A Dataset and a Technique for Generalized Nuclear
Segmentation in Histological Images
Nuclear segmentation in digital microscopic tissue images can enable extraction of high quality features for nuclear morphometric and other analyses in computational pathology. However, conventional image processing techniques such as Otsu and watershed segmentation do not work effectively on challenging cases such as chromatin-sparse and crowded nuclei. In contrast, machine learning-based segmentation techniques are able to generalize over nuclear appearances. However, training machine learning algorithms require datasets of images in which a vast number of nuclei have been annotated. Publicly accessible and annotated datasets along with widely agreed upon metrics to compare techniques have catalyzed tremendous innovation andprogress on other image classification problems, particularly in object recognition.
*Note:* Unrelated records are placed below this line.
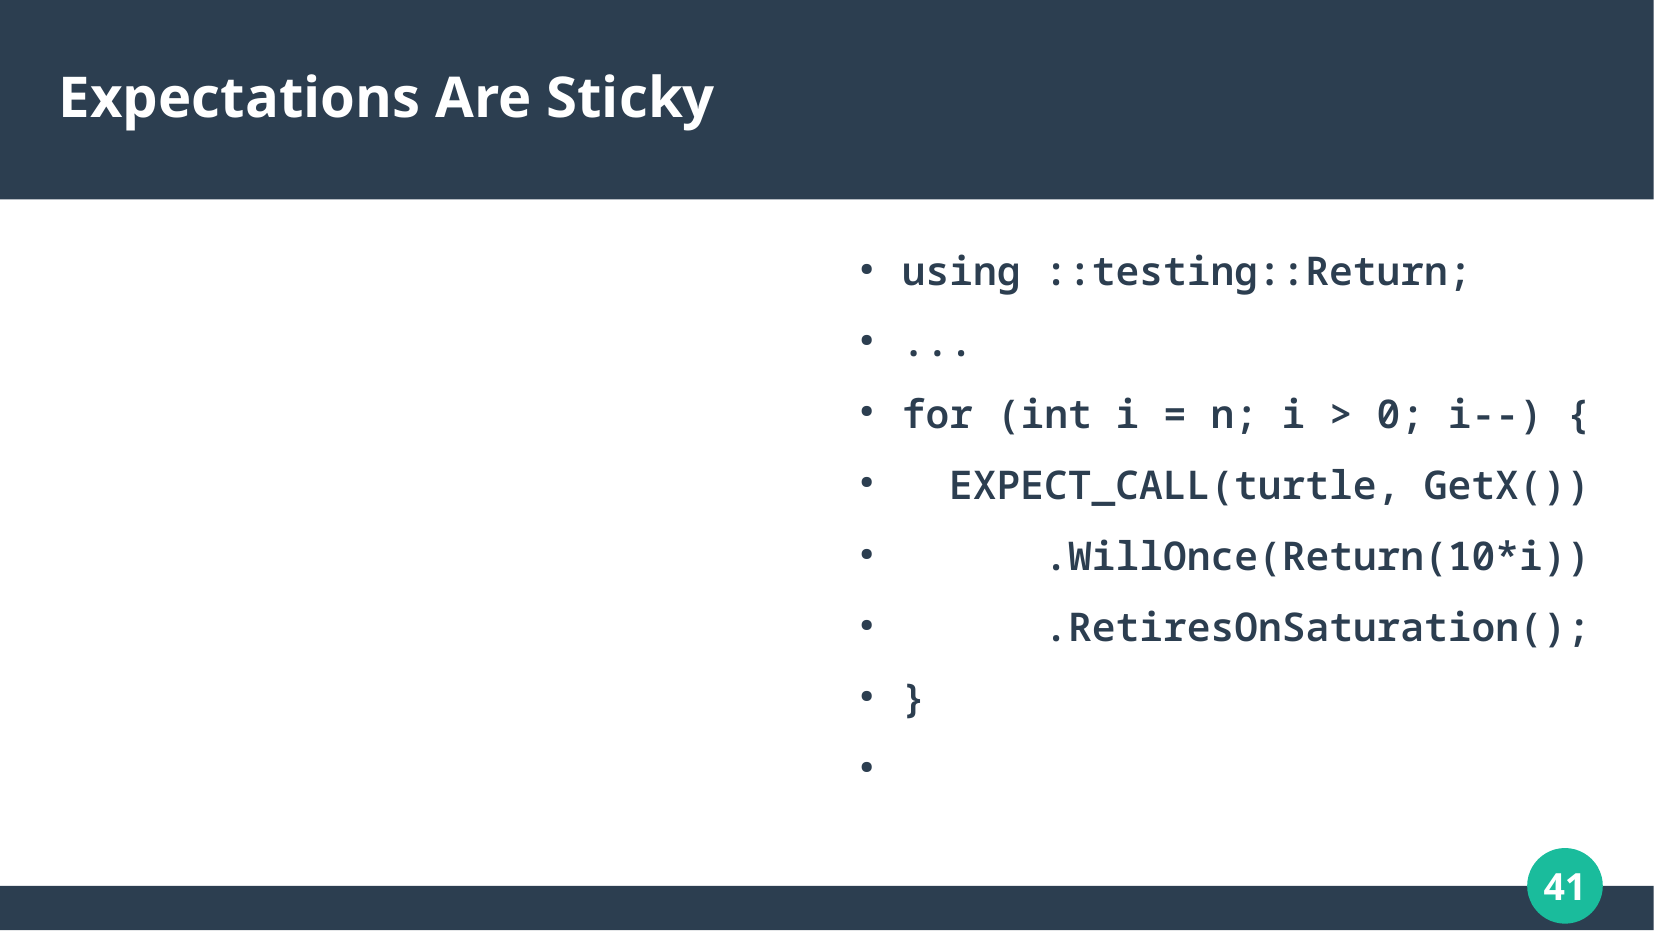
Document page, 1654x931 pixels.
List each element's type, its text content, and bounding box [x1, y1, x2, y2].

list using ::testing::Return; ... for (int i = n; i > 0; i--) { EXPECT_CALL(turtle, GetX()) .WillOnce(Return(10*i)) .RetiresOnSaturation(); } [845, 243, 1596, 864]
title Expectations Are Sticky [59, 37, 1595, 155]
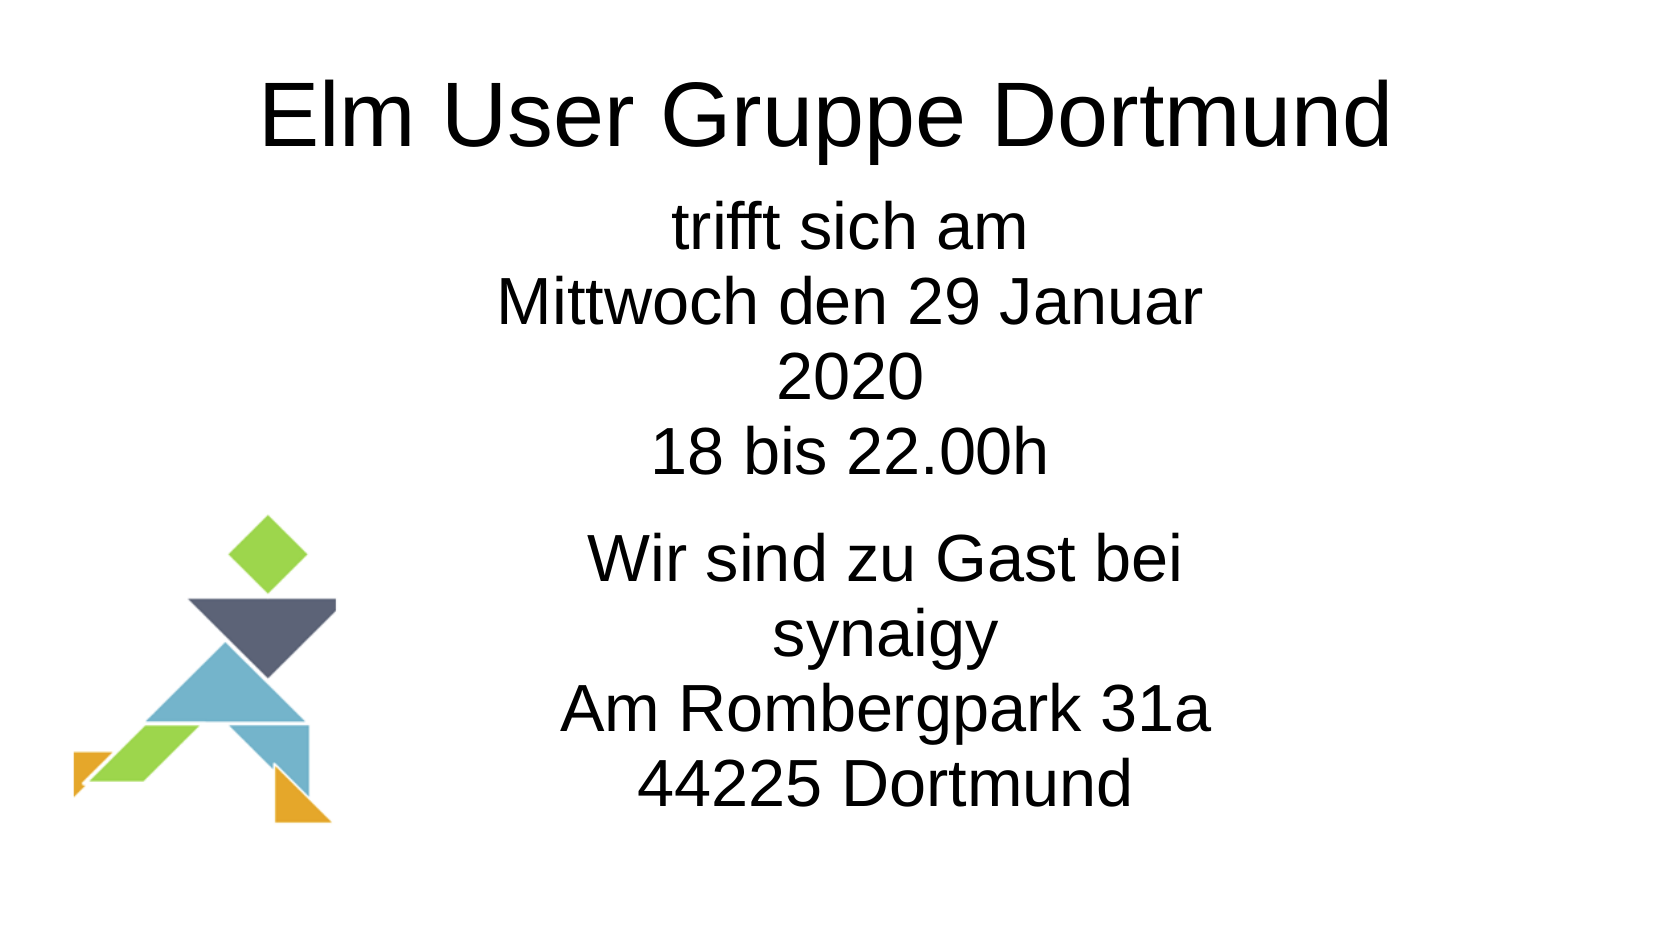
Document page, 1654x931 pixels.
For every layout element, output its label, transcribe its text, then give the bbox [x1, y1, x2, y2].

title Elm User Gruppe Dortmund [82, 37, 1571, 193]
text_box Wir sind zu Gast bei synaigy Am Rombergpark 31a 44225 Dortmund [555, 521, 1217, 821]
subtitle trifft sich am Mittwoch den 29 Januar 2020 18 bis 22.00h [496, 182, 1205, 497]
picture [70, 496, 340, 832]
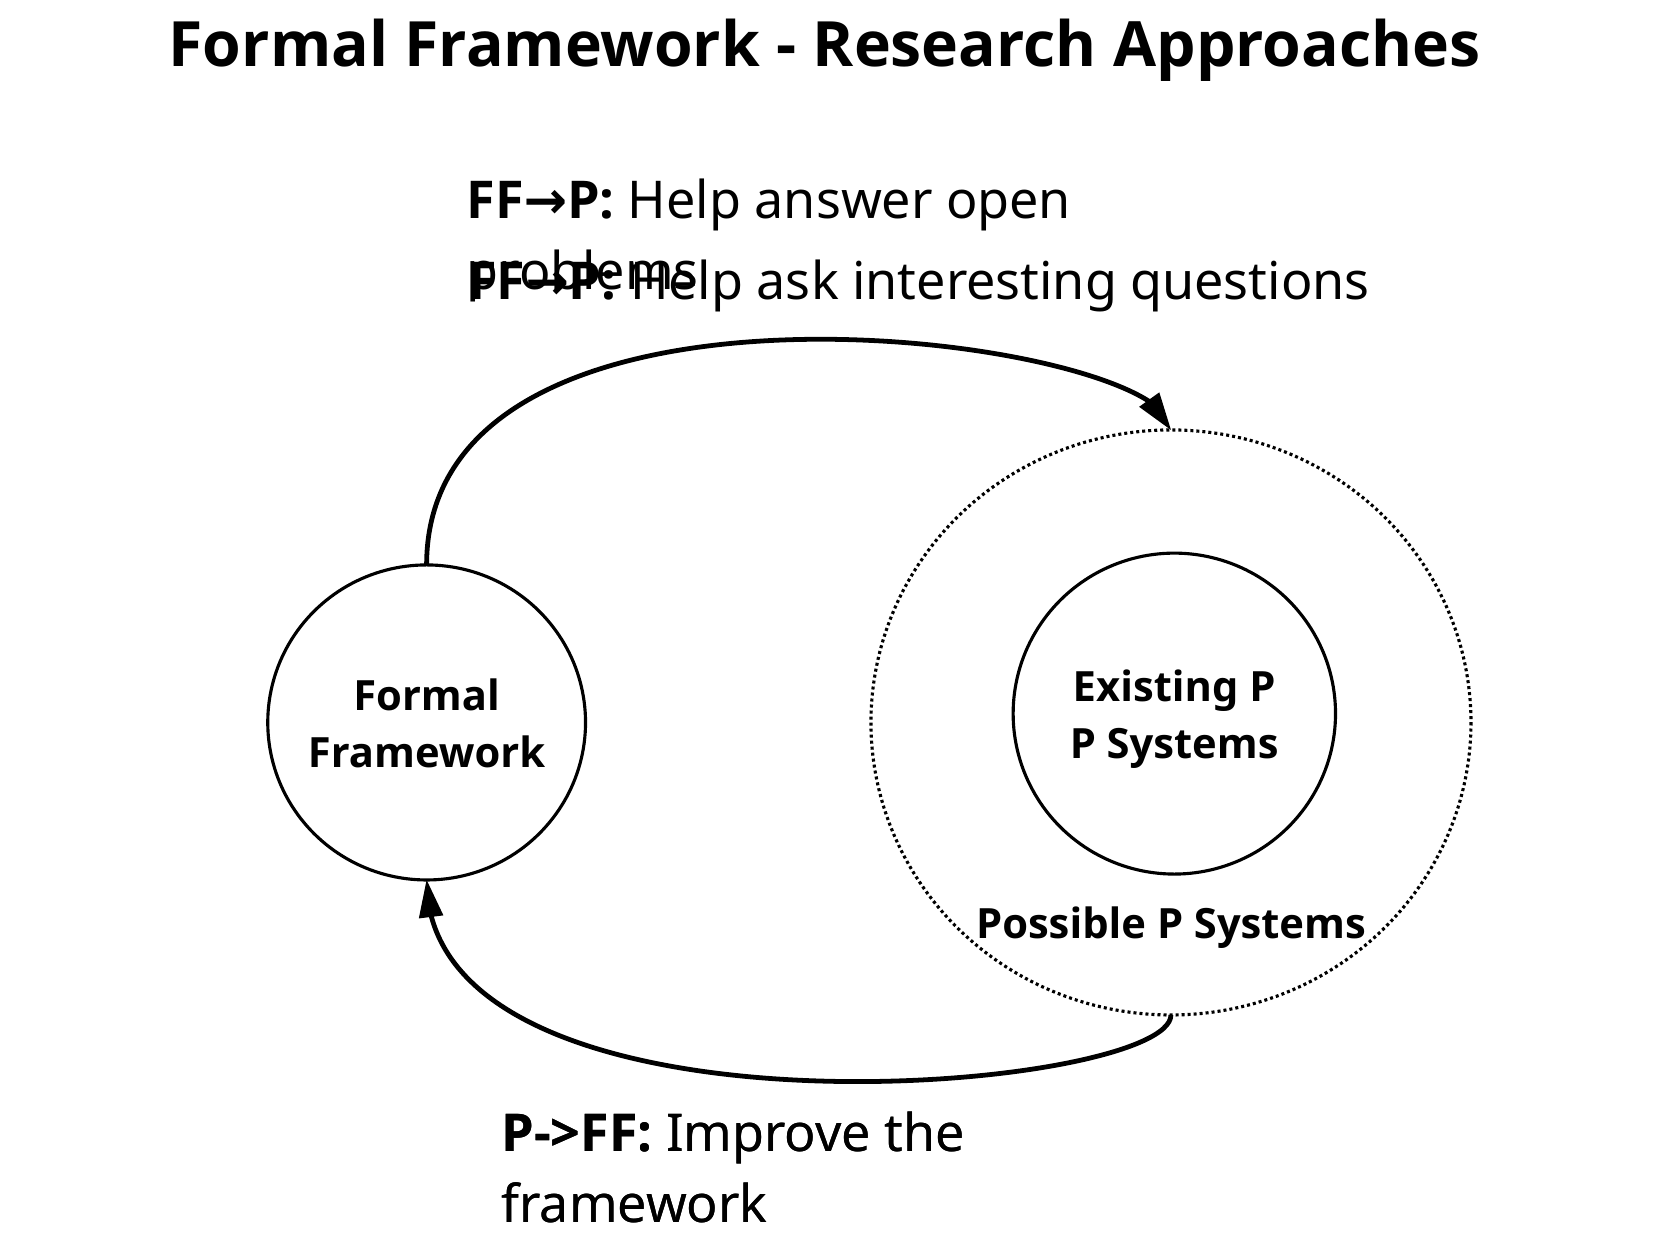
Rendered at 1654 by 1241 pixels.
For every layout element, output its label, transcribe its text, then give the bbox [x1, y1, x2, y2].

text_box Formal Framework [267, 564, 586, 880]
text_box P->FF: Improve the framework [486, 1088, 1168, 1172]
text_box FF→P: Help ask interesting questions [453, 236, 1264, 321]
title Formal Framework - Research Approaches [0, 1, 1651, 84]
text_box FF→P: Help answer open problems [451, 155, 1210, 308]
text_box Possible P Systems [870, 429, 1472, 1015]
Inspired by their success, first, we introduce a large publicly accessible dataset of H&E stained tissue images with painstakingly annotated nuclear boundaries. The quality of the annotations was validated by a medical doctor. Because our dataset includes a diversity of nuclear appearances from several patients, disease states, and organs, techniques trained on it are likely to generalize well and work right out-of-the-box on other H&E stained images. Second, we also propose a new metric to evaluate nuclear segmentation results that penalizes object- and pixel-level errors in a unified manner, unlike previous metrics that penalize only one or the other type of error. Finally, we propose a segmentation technique based on deep learning that lays special emphasis on identifying nuclear boundaries, including those between crowded nuclei. Consequently, our technique works well on diverse test images.